|Chevron Richmond erupting on August 6, 2012 |
Source: Greg Kunit, Oakland Local
Back in February, the citizens of Richmond, CA woke up to a pleasant surprise – a fresh source of local news in the heart of a city underserved by the media and ever thirsty for some hard-hitting journalism.
The Richmond Standard appears to be just like any other community newspaper. It has articles about the city council, area nonprofits and a police blotter with captivating headlines. It even has an entertainment section. It’s led by a full-time editor, and its common-sense motto proclaims that it delivers “community-driven news.”
There’s just one thing wrong with this paper. If you happen to scroll to the bottom of its website you may be surprised to see this wee bit of legalese: “Chevron and Chevron Richmond are shorthand for Chevron U.S.A. Inc.’s Richmond Refinery and its other divisions located in Richmond.”

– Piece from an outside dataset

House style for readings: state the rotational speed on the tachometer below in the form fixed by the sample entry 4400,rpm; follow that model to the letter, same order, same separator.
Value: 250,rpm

As it turns out, this newspaper is a project of Singer Associates, Chevron’s high-priced PR firm. Its editor, Mike Aldax, is in fact an account executive for the company, which proclaims that it is famous for being an award-winning corporate “fixer” that does damage control after major public health catastrophes, many that appear to be the result of alleged negligence.
The Richmond Standard is a corporate fiction, an astroturfing tool that attempts to trick readers into reading news through the lens of a company that just two years prior sent 15,000 local residents to the emergency room. Unfortunately, this sort of thing isn’t just a project of a cynical, desperate company.
A Disturbing Trend
Since the dawn of the Web Age, the news has become a commodity, and news organizations have begun to adopt a similar strategy that melds misdirection, reporting and public relations to create a product that blatantly defies journalistic principles and sullies a once great industry.
As news organizations come to the brink of bankruptcy, they increasingly turn to sponsored content to raise much-needed funding. These articles look like real news but are actually fancy press releases formatted like hard-hitting reporting.
This trend is damaging the public’s trust and eroding the integrity of once-trusted outlets. Most recently, the New York Times, a source once thought to be bucking trends by maintaining the quality of its reporting, has started to permit sponsored content in an effort to maintain profitability.
Now, the only difference between the Richmond Standard and the New York Times, is that the Grey Lady has many suitors, while the other has just one.
Do Your Part
Everyone can do their part to unravel this trend. Subscribe to the New York Times and your local newspaper. Donate some money or time to Richmond Confidential, an independent and nonprofit news agency covering Richmond. And always take a second look at the author of that article you are reading – he or she may be a wolf in sheep’s clothing.